* TEXT EXTRACT:
Posts Tagged ‘Armani
In her never-ending quest to perpetually embarrass herself and all those who still cling to warm, fuzzy, nostalgic feelings for her mother and father, HRH Princess Caroline of Kennedy today, in the jewelry department at Bergdorf’s on Fifth Avenue, announced her intention to replace Justice Souter on the Supreme Court.
While the entire transcript of her remarks this afternoon is not yet available, here are a few choice bits of what other shoppers remembered from what they described as “a totally inappropriate disruption of an otherwise first-rate retail experience with more of that attention-seeking dilettante’s latest flights of fancy”:
“Ladies and Gentleman, I come to you today not as the daughter of a former president, not as the daughter of a former first lady known around the world for her style and grace, not as the niece of a shameless drunk who left a woman to drown in his submerged Oldsmobile, not as the embarrassment to herself and, you know, others who tried to claim a Senate seat that didn’t belong to her, not as that same embarrassment who then thought she could be Ambassador to the Vatican, despite the Pope’s personal protests against me, and the fact the last Ambassador Kennedy did as much damage to US-British relations as was humanly possible.

* RECORDS SHOWN:
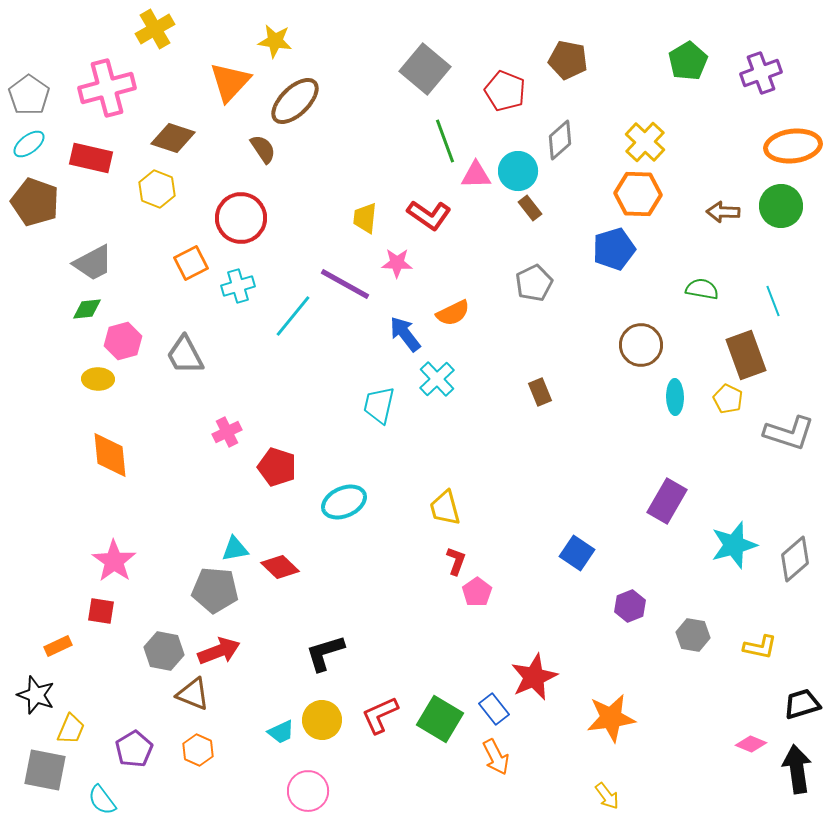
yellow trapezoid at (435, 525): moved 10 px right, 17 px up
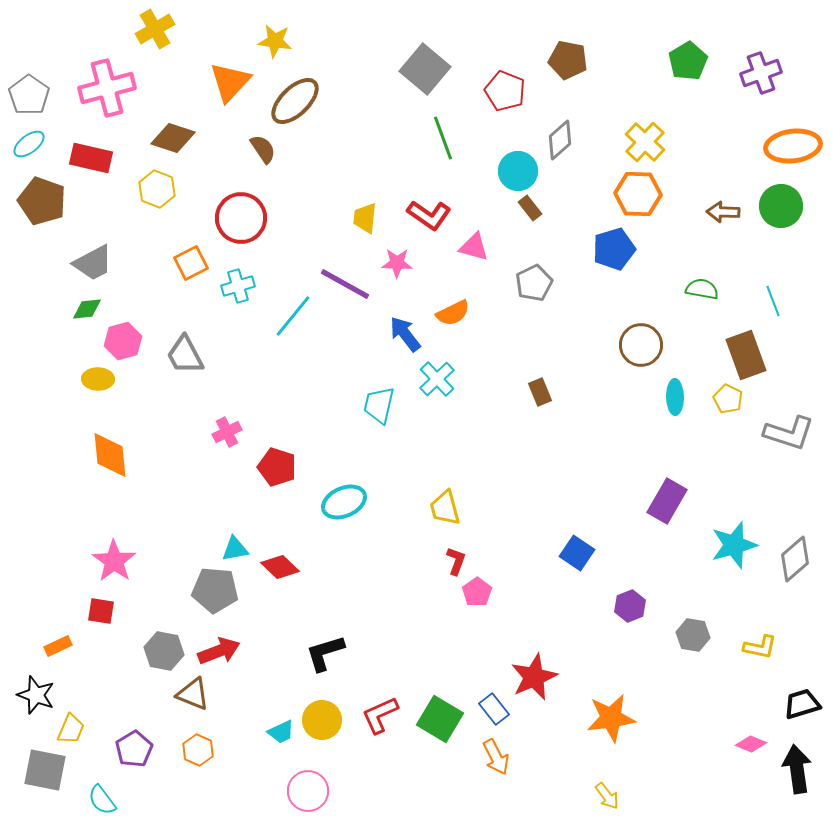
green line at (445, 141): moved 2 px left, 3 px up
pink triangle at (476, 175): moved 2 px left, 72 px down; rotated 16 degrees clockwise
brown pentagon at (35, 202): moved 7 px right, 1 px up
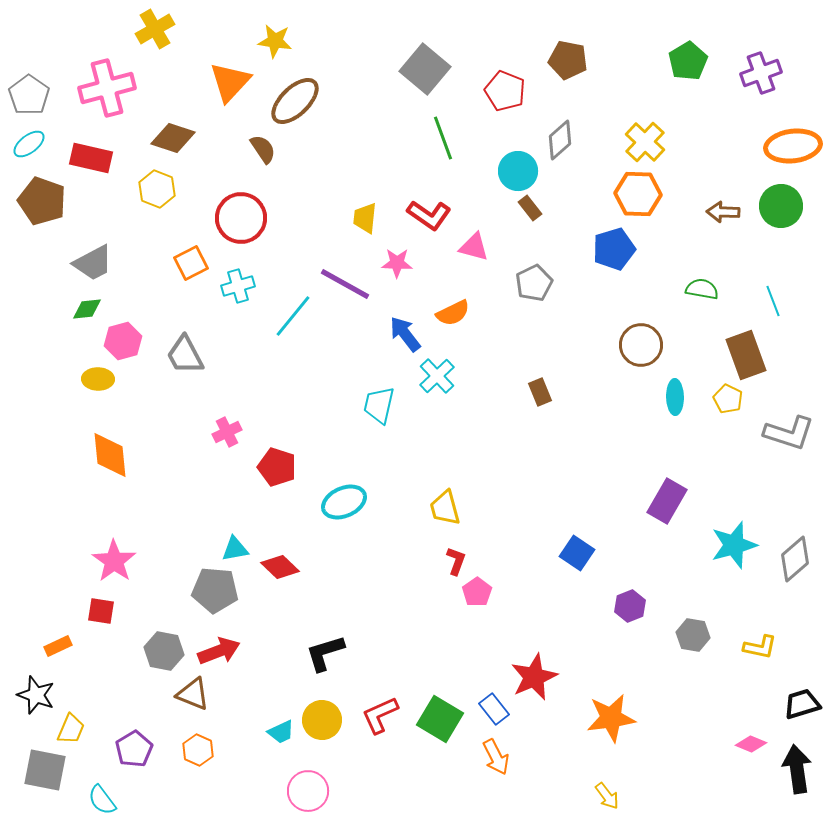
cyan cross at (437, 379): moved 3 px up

* DIRECTIONS:
(1) According to the post, why does it give only a few bits of her remarks instead of the full transcript? Answer in one to three sentences.
(2) Say whether each statement agrees with the post, answering yes or no and quoting the words that decide it.
(a) The announcement took place in the jewelry department at Bergdorf's on Fifth Avenue.
(b) The full transcript of her remarks is already available.
(c) She tells her listeners that she comes to them as the daughter of a former president.
(3) In the post, which Supreme Court justice does she announce her intention to replace?
Work only from the post.

* WORKED ANSWERS:
(1) The entire transcript of her remarks that afternoon is not yet available. The post therefore offers a few choice bits of what other shoppers remembered.

(2)
(a) Yes: "in the jewelry department at Bergdorf’s on Fifth Avenue"
(b) No: "the entire transcript of her remarks this afternoon is not yet available"
(c) No: "I come to you today not as the daughter of a former president"

(3) Justice Souter.